Judging from the above averments, one may readily see that the case falls under the provisions of the Agricultural Tenancy Act No. 1199 approved on Aug. 30, 1954, as amended by Act No. 1267, approved on June 14, 1955; the pertinent portions of which recite: —
Sec. 4. System of Agricultural Tenancy; Their Definitions. — Agricultural Tenancy is classified into leasehold tenancy and share tenancy.
Share Tenancy — . . .,
Leasehold Tenancy, exists when a person who, either personally or with the aid of labor available from members of his immediate farm household, undertakes to cultivate a piece of agricultural land susceptible of cultivation by a single person together with members of his immediate farm household, belonging to or legally possessed by, another in consideration of a price certain or ascertainable to be paid by the person cultivating the land either in percentage of the production or in a fixed amount in money, or both.
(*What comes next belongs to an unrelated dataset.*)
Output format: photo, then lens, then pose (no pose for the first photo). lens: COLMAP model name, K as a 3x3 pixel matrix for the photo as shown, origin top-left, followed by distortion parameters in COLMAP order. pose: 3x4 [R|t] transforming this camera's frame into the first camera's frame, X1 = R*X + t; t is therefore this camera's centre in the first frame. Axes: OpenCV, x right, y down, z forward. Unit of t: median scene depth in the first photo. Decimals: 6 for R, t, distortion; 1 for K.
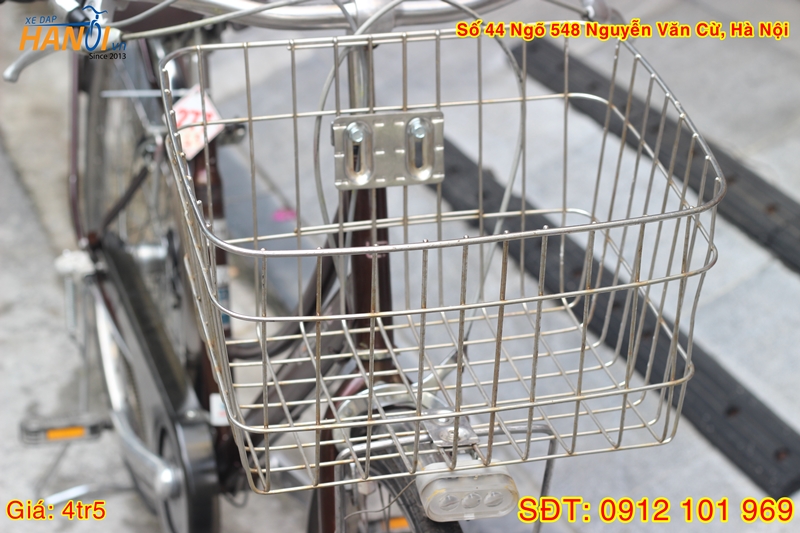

Sec. 21. Ejectment; Violation; Jurisdiction. — All cases involving the dispossession of a tenant by the landholder or by a third party and/or the settlement and disposition of dispute arising from the relationship of landholder and tenant, as well as the violation of any of the provisions of this Act, shall be under the original and exclusive jurisdiction of such court as may now or hereafter be authorized by law to take cognizance of tenancy relations and disputes. (Act No. 1199).
Sec. 7. Jurisdiction of the Court. — The Court shall have original and exclusive jurisdiction over the entire Philippines, to consider, investigate, decide, and settle all questions, matters controversies or disputes involving all those relationships established by law which determine the varying rights of persons in the cultivation and use of agricultural land where one of the parties works the land, and shall have concurrent jurisdiction with the Court of First Instance over the employer and farm employees or labor under the Republic Act numbered Six Hundred Two (Minimum Wage Law), and over landlord and tenant involving violations of the Usury Law (Act No. 2655) as amended, and of inflicting the penalties provided therefor" (Act No. 1267).
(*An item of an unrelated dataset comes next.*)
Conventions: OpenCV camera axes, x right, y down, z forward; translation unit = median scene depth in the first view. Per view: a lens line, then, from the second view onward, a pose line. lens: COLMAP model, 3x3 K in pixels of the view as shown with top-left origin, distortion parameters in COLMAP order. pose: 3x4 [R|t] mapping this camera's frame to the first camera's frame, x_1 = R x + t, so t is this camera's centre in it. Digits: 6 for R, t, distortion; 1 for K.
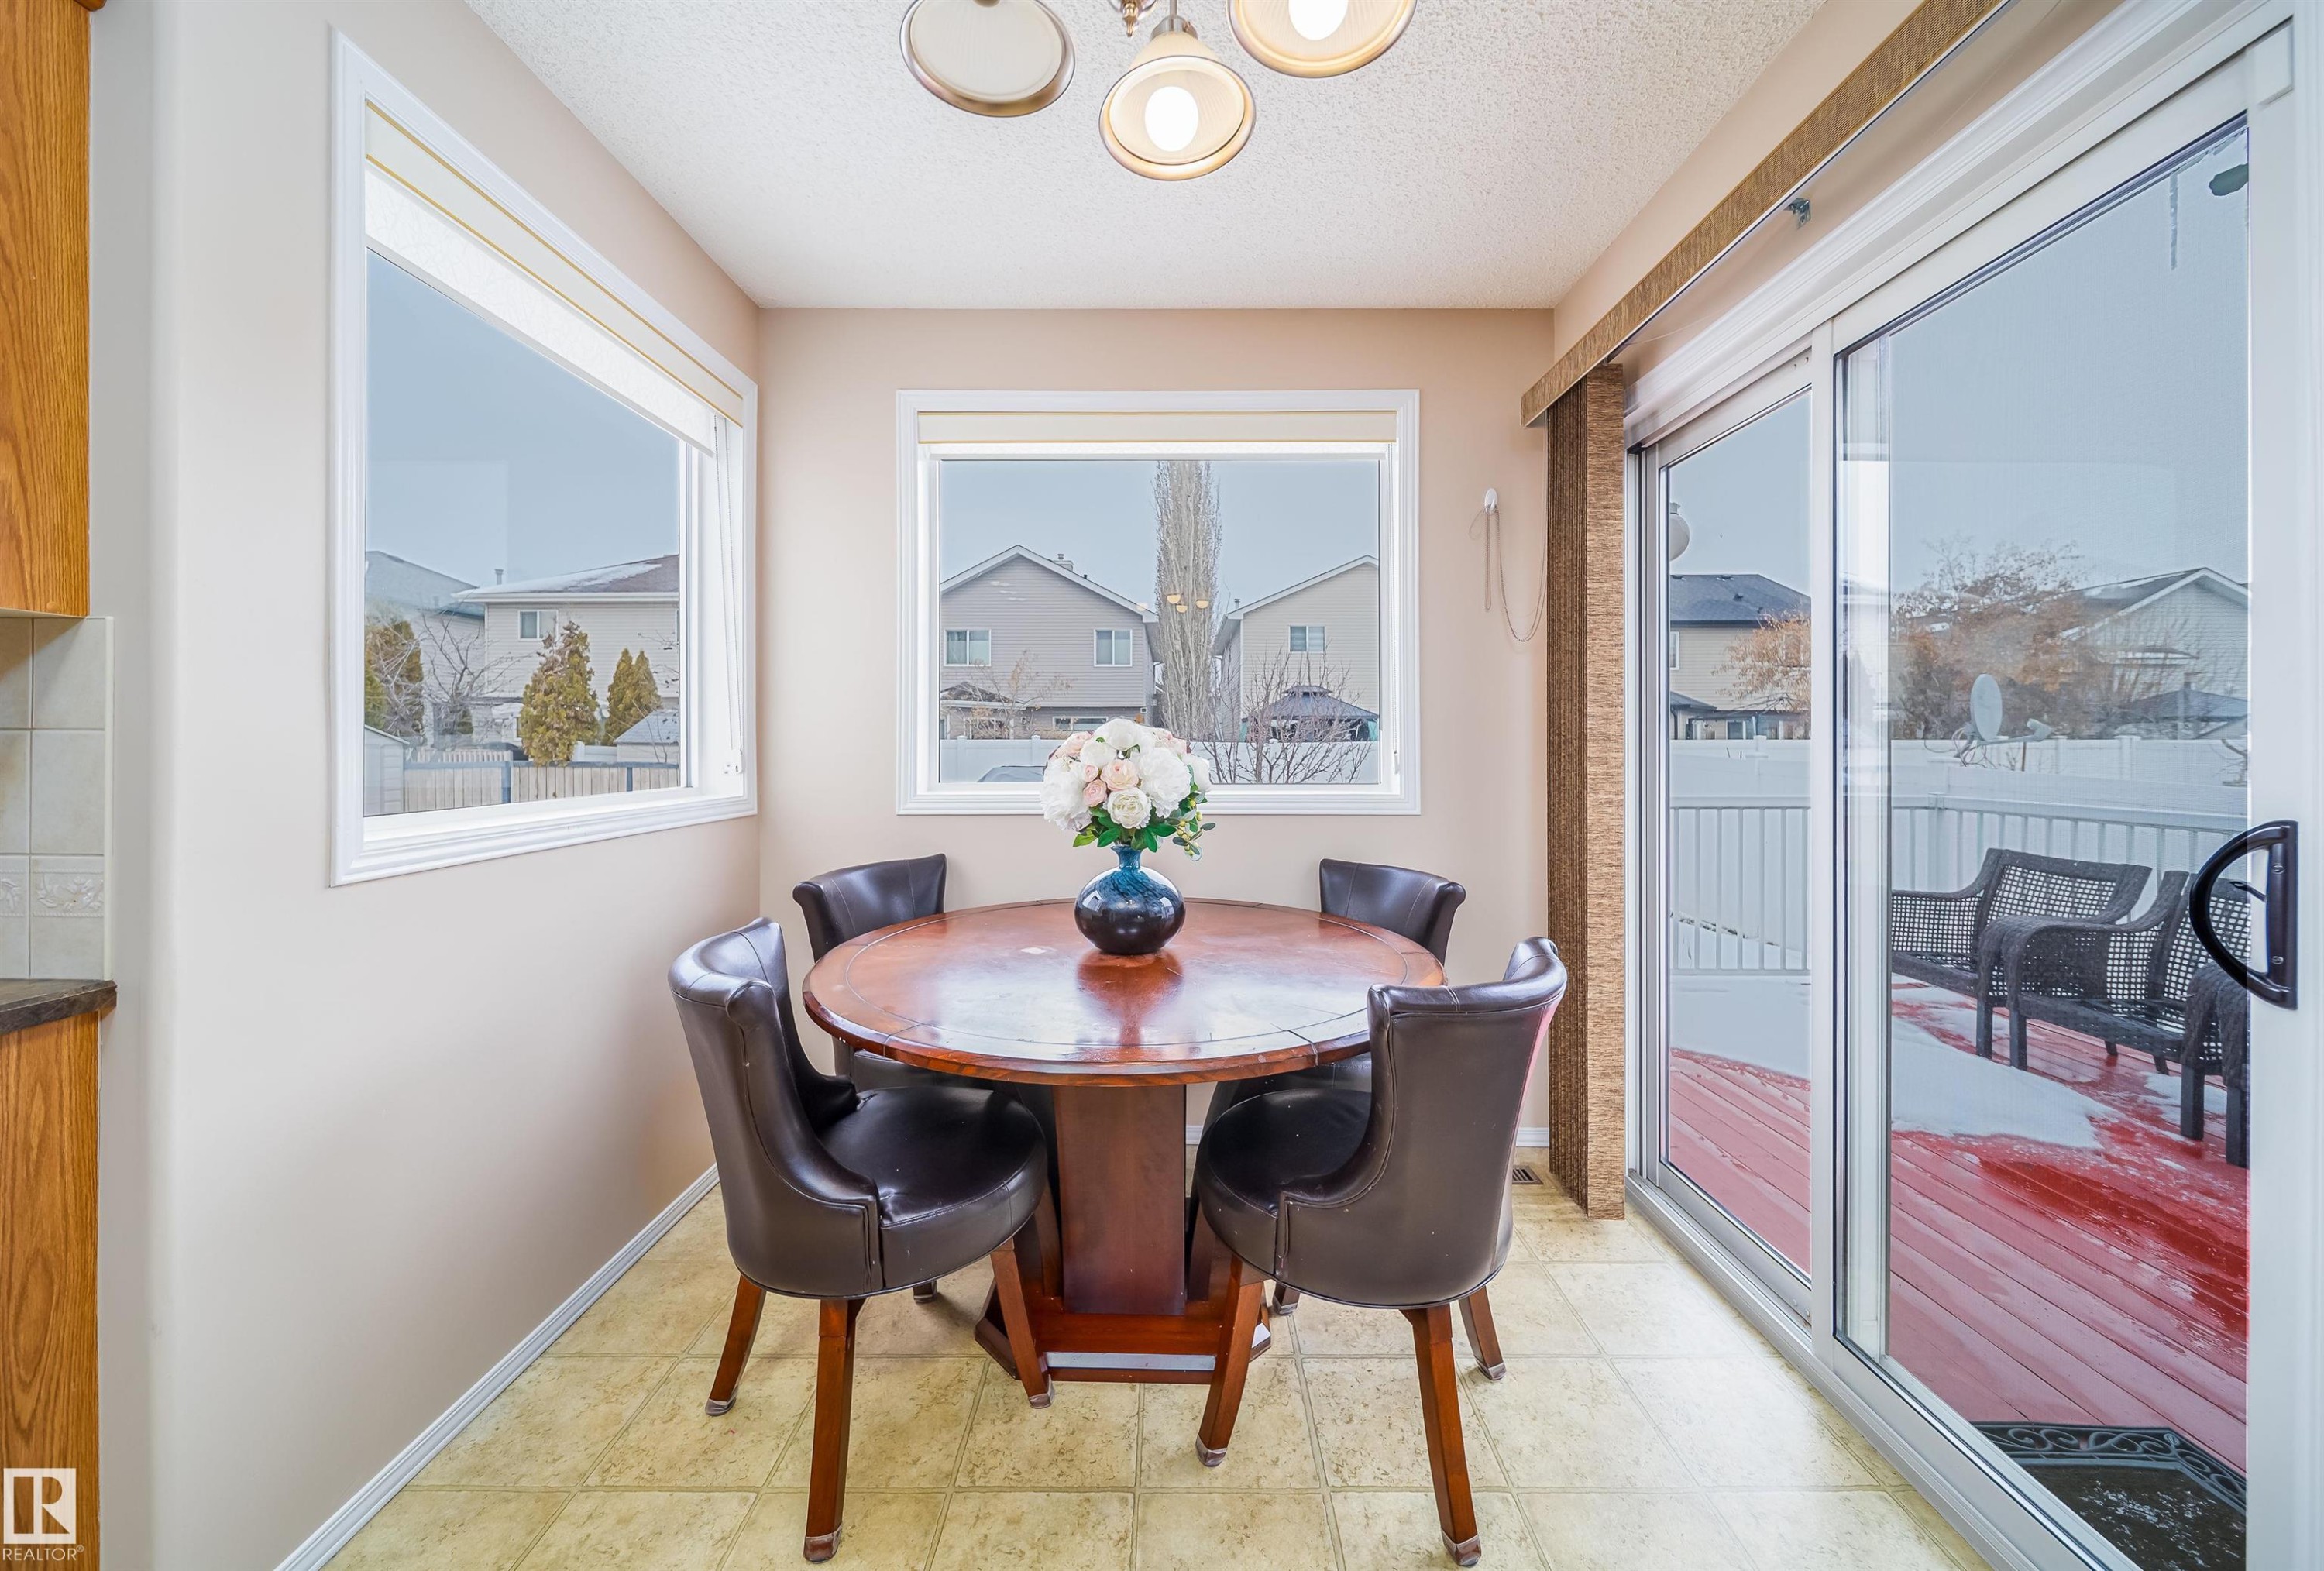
lens RADIAL K [[864.2, 0, 1164.0], [0, 864.2, 740.6], [0, 0, 1]] dist [-0.001308, 0.000122]
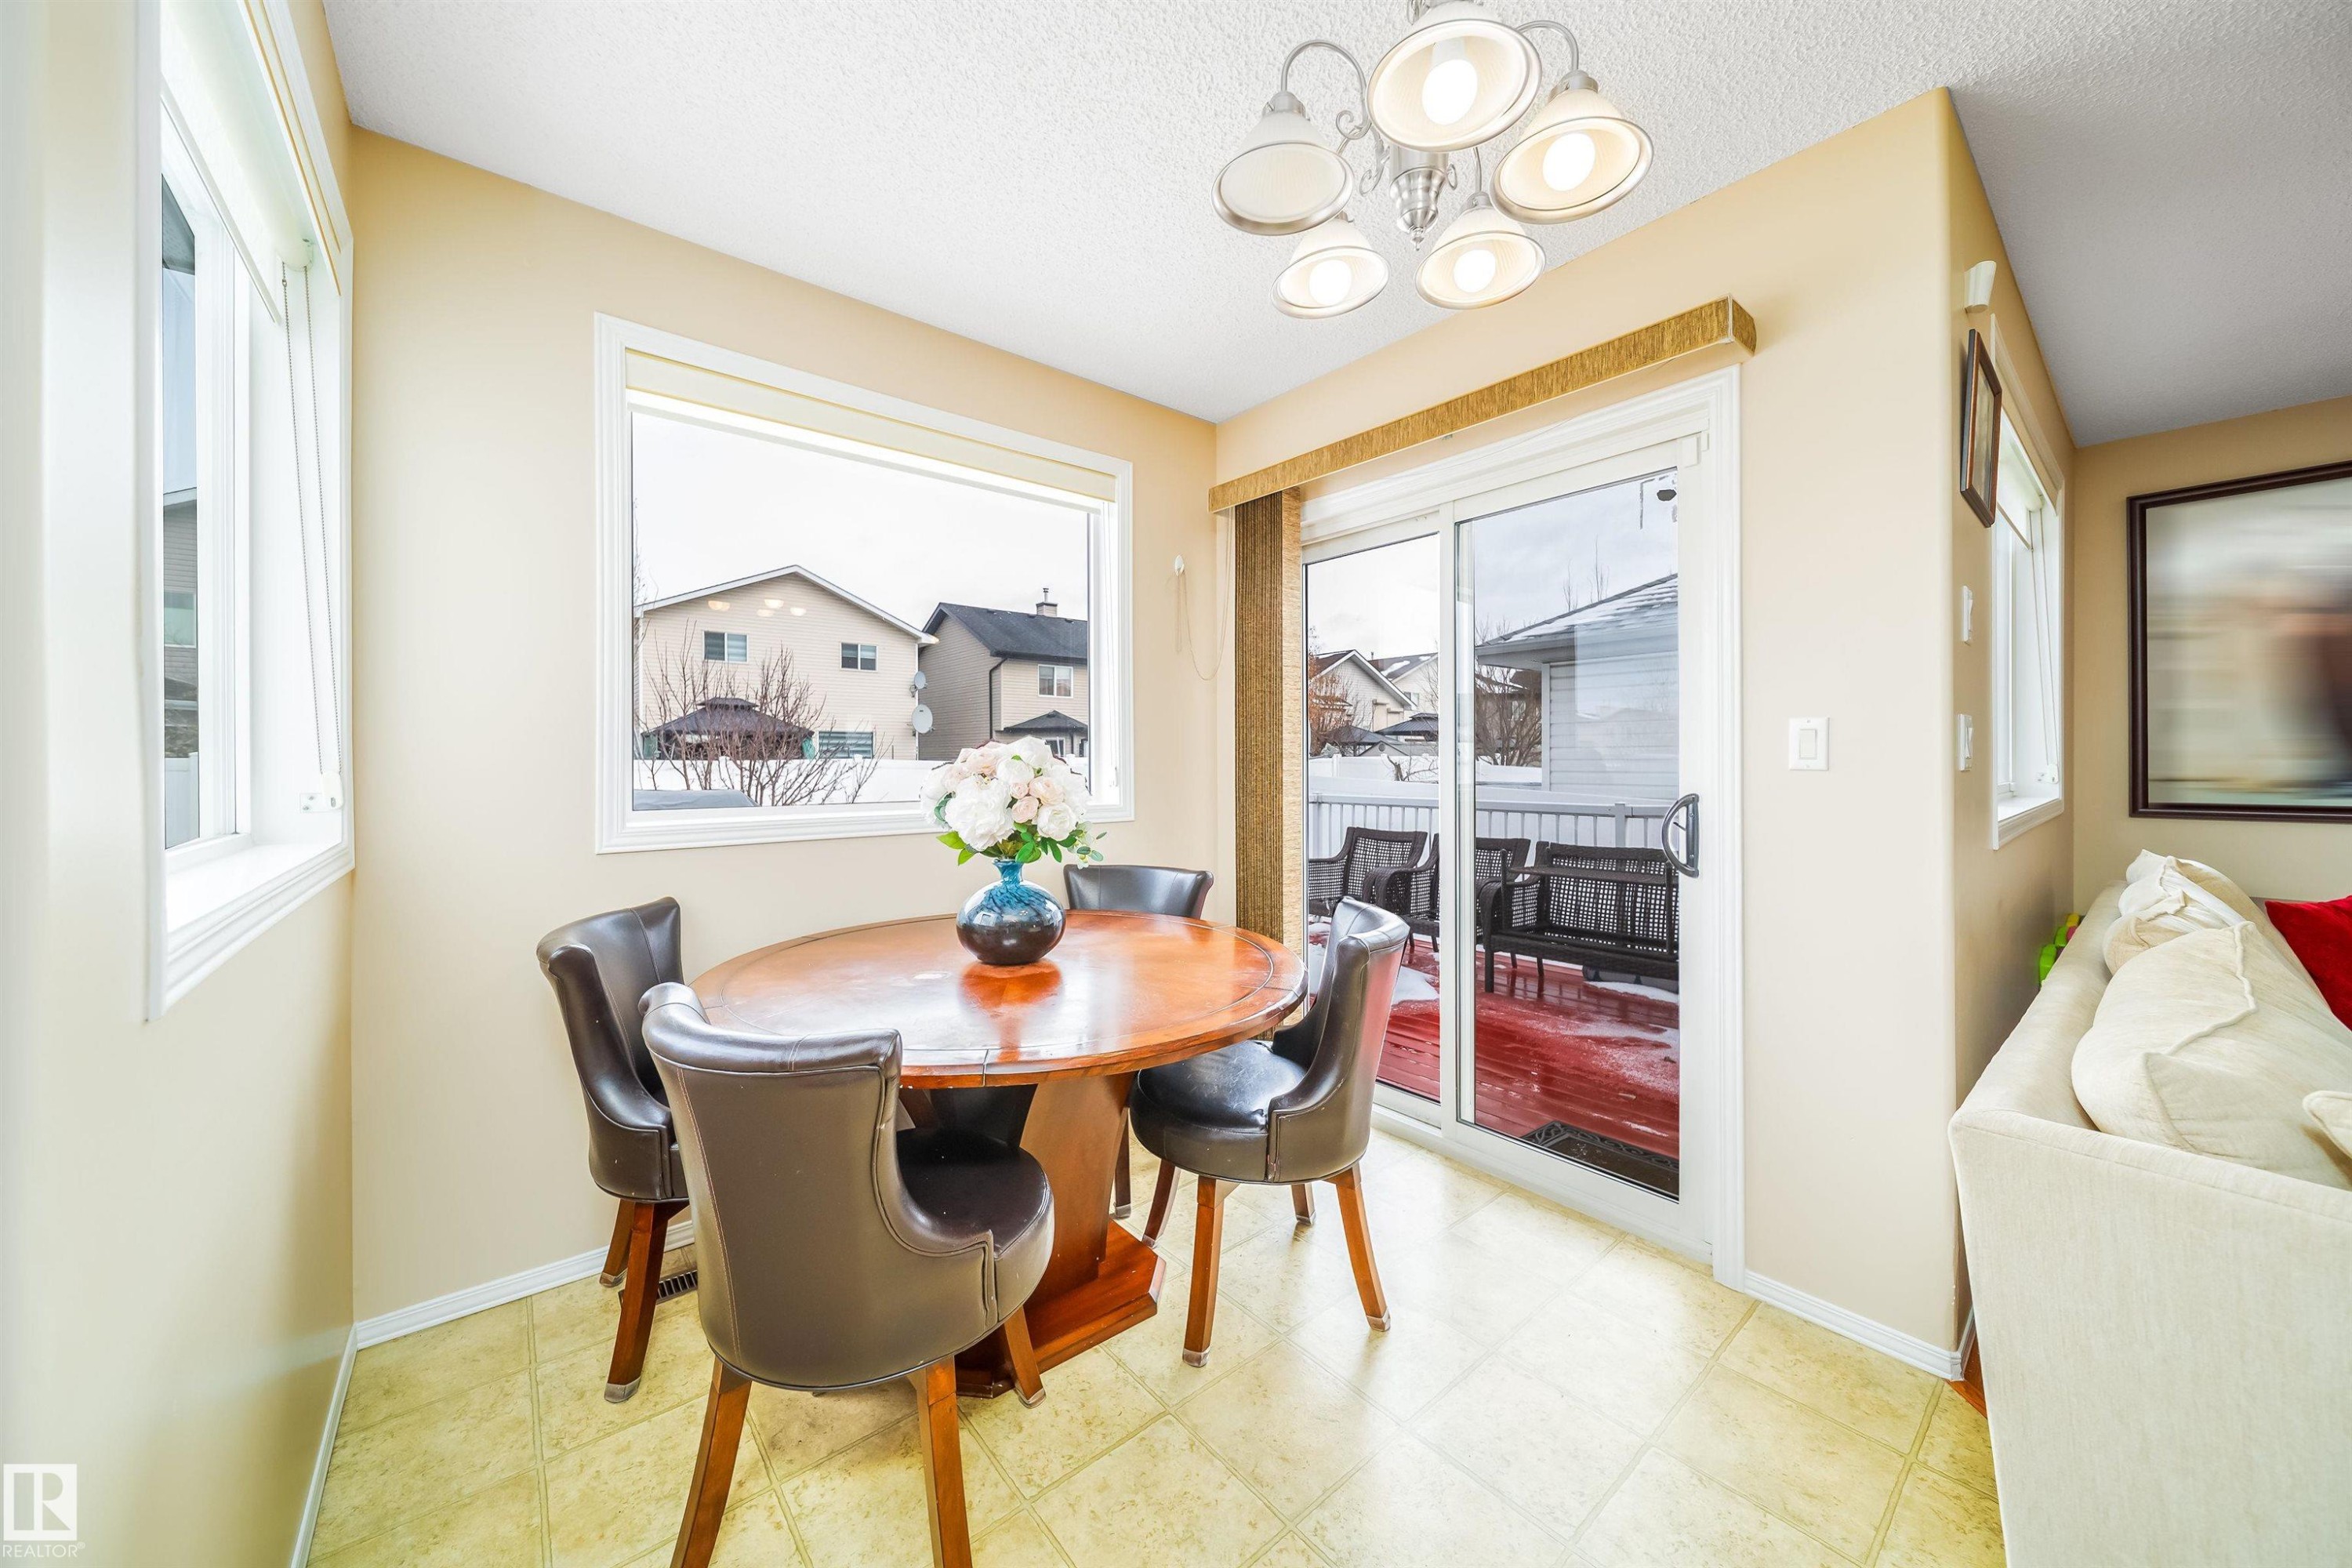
lens RADIAL K [[841.0, 0, 1187.3], [0, 841.0, 757.3], [0, 0, 1]] dist [0.001957, 0.000065]
pose [[0.761135, -0.000991, 0.648593, -0.533986], [0.001425, 0.999999, -0.000144, -0.001273], [-0.648592, 0.001034, 0.761136, 0.094275]]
The causes of action in the complaint describes a leasehold Tenancy; it is a case of dispossession or ejectment of a tenant by the landlord, of an agricultural land where the tenant cultivates or works the land, in consideration of a price certain paid by the one cultivating the land, consisting of so many sacks of rice and corn, for rentals. The above cited laws are clear and definite as to what should take cognizance of disputes arising from such relationship. Section 21 aforequoted, says "all cases" involving the dispossession of tenant by the landholder "shall be under the original and exclusive jurisdiction of such court" as may be authorized by law to take cognizance of Tenancy-relations and disputes; and such court, by virtue of sec. 7 aforequoted, which again provides that all questions, matters, controversies or disputes involving all the relationships established by law which determine the varying rights of persons in the cultivation and use of agricultural land where one of the parties works the land, is the Court of Agrarian Relations (Santos, et al. v. Vivas, et al, 51 Off. Gaz 690, Feb., 1955; Mendoza v. Manguiat, 51 Off. Gaz. 137, Jan. 1955; also Valencia, et al. vs. Hon. J.T. Surtida, G.R. No. L-17277, May 31, 1961).
Having reached the above conclusion, it would seem unnecessary to pass upon other minor issues by the respondents-appellants.
The decision appealed from is, therefore, affirmed, with costs against respondents-appellants.
Bengzon C.J., Padilla, Labrador, Reyes, J.B.L., Barrera, Dizon, De Leon and Natividad, JJ., concur.
Bautista Angelo and Concepcion, JJ., took no part.